The major complaint about public housing today - that it "concentrates" poverty and its associated pathologies (crime, etc.) - was made about slums in the 1930s and 1940s. At that time, public housing was viewed as the solution to this problem of concentrated poverty in slums. Similar to today, public housing was opposed by private and conservative interests - e.g., real estate developers, Republicans - who did not want the government in the business of developing housing. Private market interests argued that they were best suited to provide housing. Well, we see how well that's worked out. Perhaps most symbiotically with current arguments against public housing, early twentieth century anti-slum arguments were explicitly anti-urban. That is, "forcing" people to live in overcrowded urban areas was bad for them, fullstop, given the conditions of cities. Better to remove people from cities and raize the dense built environments than rehab their existing homes, shops, etc.
This is a very ideological position, and one that underpins public housing arguments today. The majority of public housing is low-rise, small-scale development, but the image of the iconic, high-rise with thousands of crime-ridden, inhabitable units persists and fuels our demolition desires. How can we have a common sense debate about housing solutions for the poor when we're beginning from a flawed and ideological characterization of one of the major housing initiatives of the 20th century?
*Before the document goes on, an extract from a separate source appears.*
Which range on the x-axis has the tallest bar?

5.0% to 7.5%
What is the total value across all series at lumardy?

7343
Finally, people too often operate from the assumption that public housing was never wanted in the communities in which it stands. In truth, the first few rounds were built for returning WWII vets and their nuclear families - and segregated for whites versus African-Americans - and were heralded as a terrific, affordable solution for these traditional, breadwinning, deserving working-class households. As the majority of public housing was built for whites and in white urban neighborhoods, black leaders protested, and in the 1960s - the last full decade of public housing construction - often fought for public housing developments to be built in their neighborhoods. Other well-intended gestures, including federal changes to income qualifications for public housing that made it accessible for the poorest households, led to public housing's reputation as shelter "of last resort."
As public housing became associated simultaneously with African-American, Latin@ and the poorest families, any dwindling support for it evaporated. Reagan later slashed public housing funding by 80%, meaning the federal subsidies meant to close the gaps between minimal rents and the cost of operating the developments could no longer sustain the properties. Quelle surprise! Buildings and projects fell into disrepair just as the crack epidemic was infecting cities in the 1980s.
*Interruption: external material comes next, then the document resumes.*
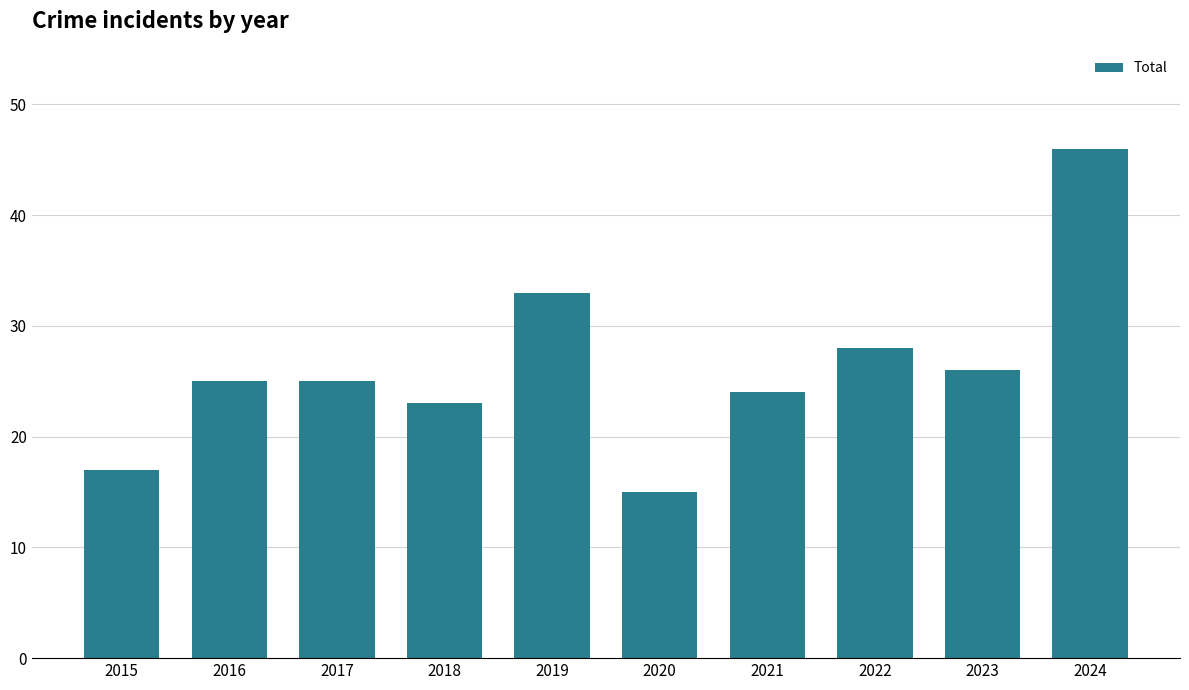

What value does the data have at 2020, to the nearest 5?

15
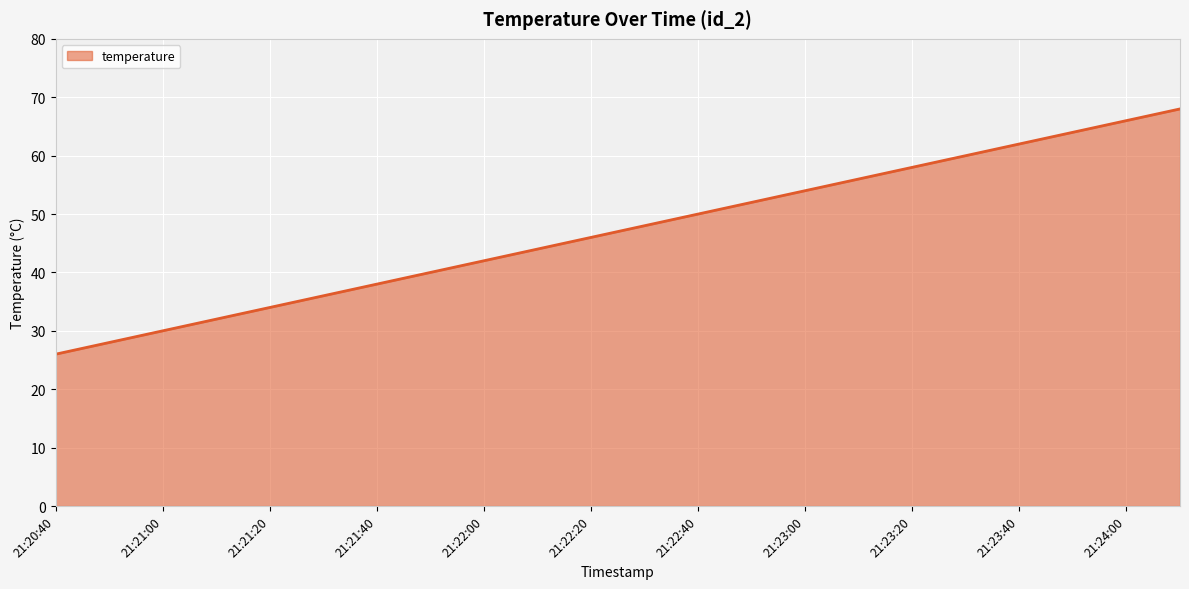

What is the minimum value shown in the chart?

26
So it's no wonder that shortly into Clinton's tenure Congress responded to a Reagan-era report that public housing was "severely distressed" and needing massive overhaul - and in rare cases, demolition. Take the recession of the 1990s, the decline of urban representation in Congress, the enduring ambivalence we have about cities and the poor, and racism - latent and institutional - and suddenly we had a compelling public need to demolish public housing projects and make neighborhoods and cities safer, more welcoming places for well-behaved, low-income families and their middle-class neighbors who have taken their urban fears and tax-paying lifestyles to the suburbs.
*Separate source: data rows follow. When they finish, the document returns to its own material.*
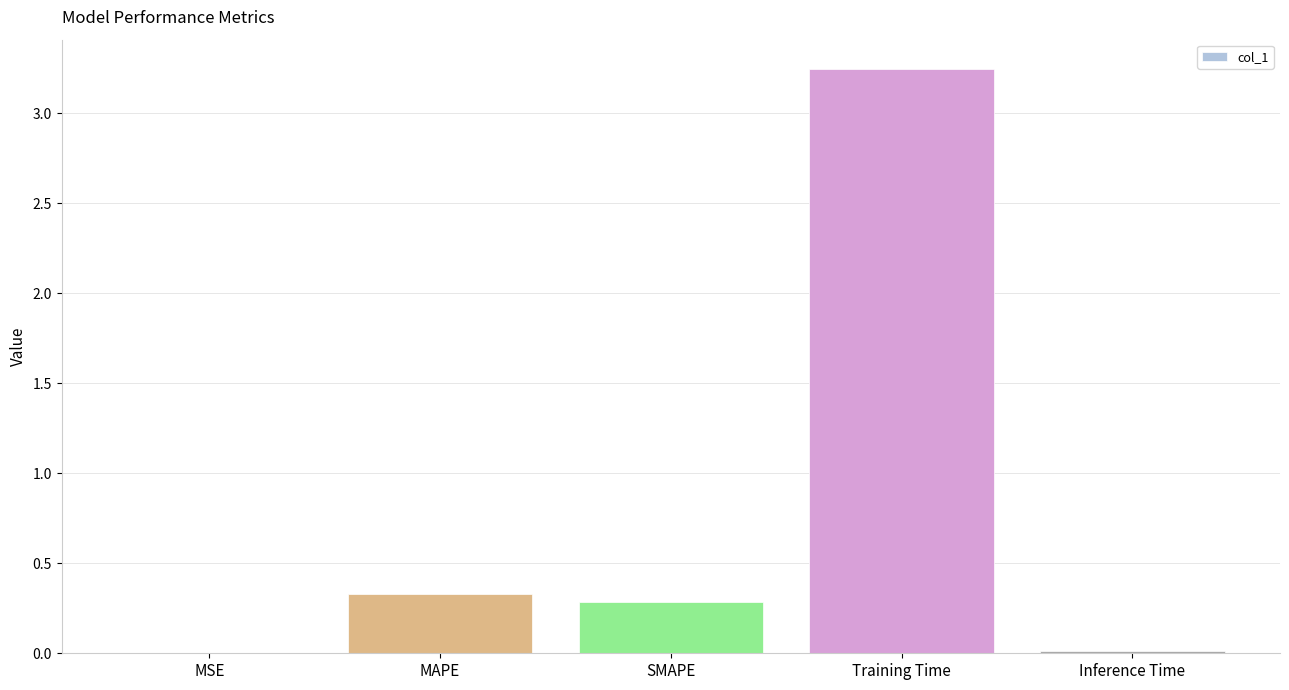

What is the average value?

0.8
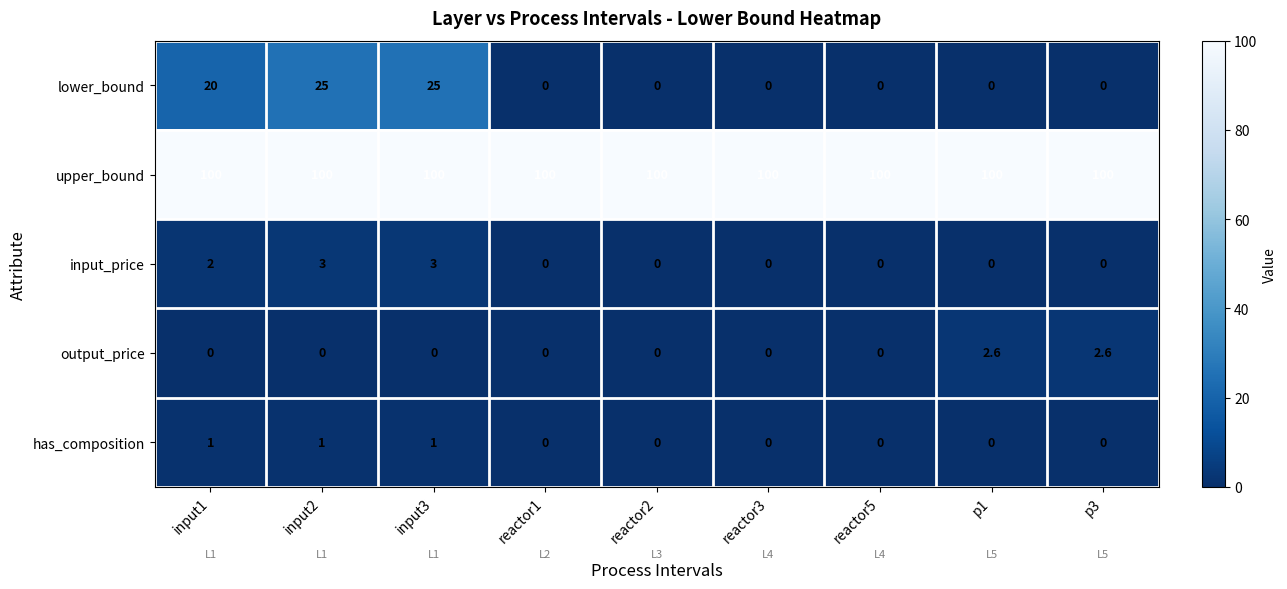

What is the difference between the highest and lowest values at reactor3?

100.0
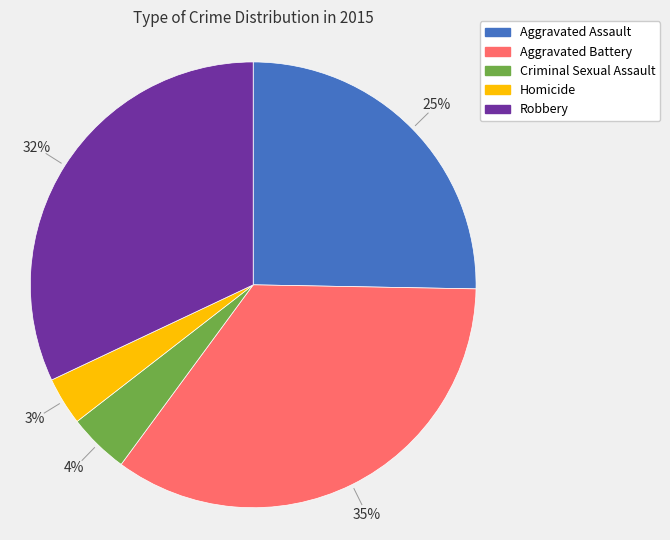

Is there any slice that represents more than half of the pie?

No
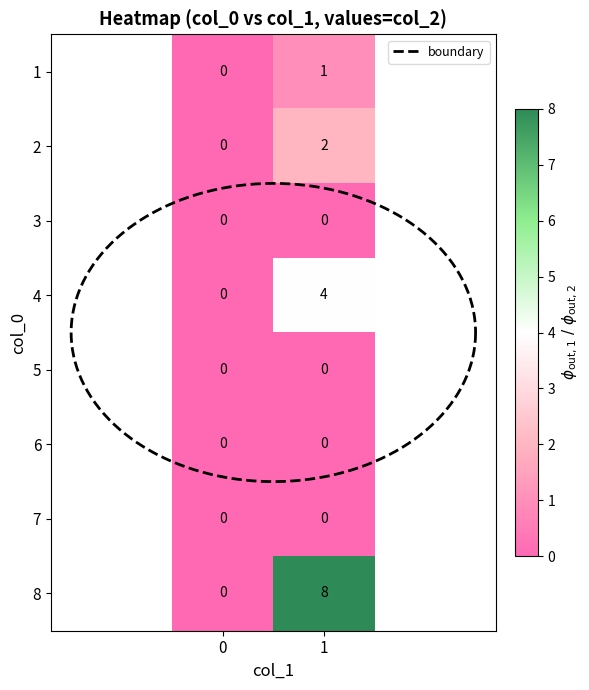

The value of 1 at 5 is 0. True or false?

True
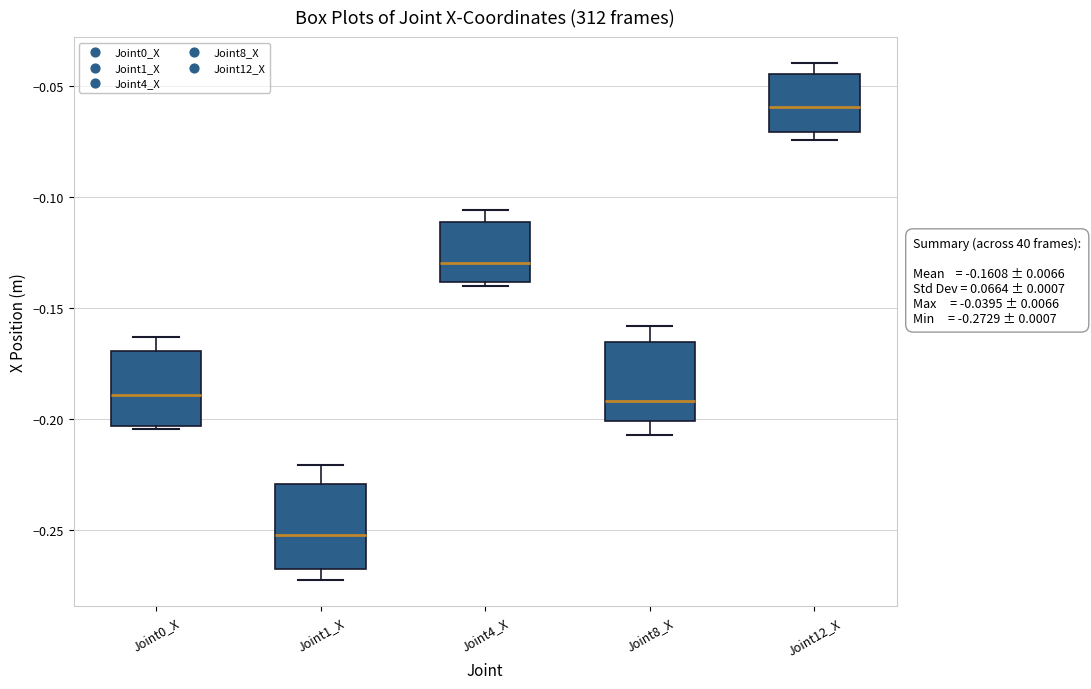

Which box's median line is the highest?

Joint12_X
The foreclosure crisis is hitting many of us, at all income levels. For most of us, we will recover. The problem of housing our nation's poorest isn't going to go away, and New Urbanist, design-driven initiatives to build affordable housing are not a comprehensive or even adequate solution. We've got our work cut out for us, and in the interim, we'd be better served not to condemn the poor and their neighborhoods, nor accept the touted successes of demolition programs without closer scrutiny at their associated rates of displacement.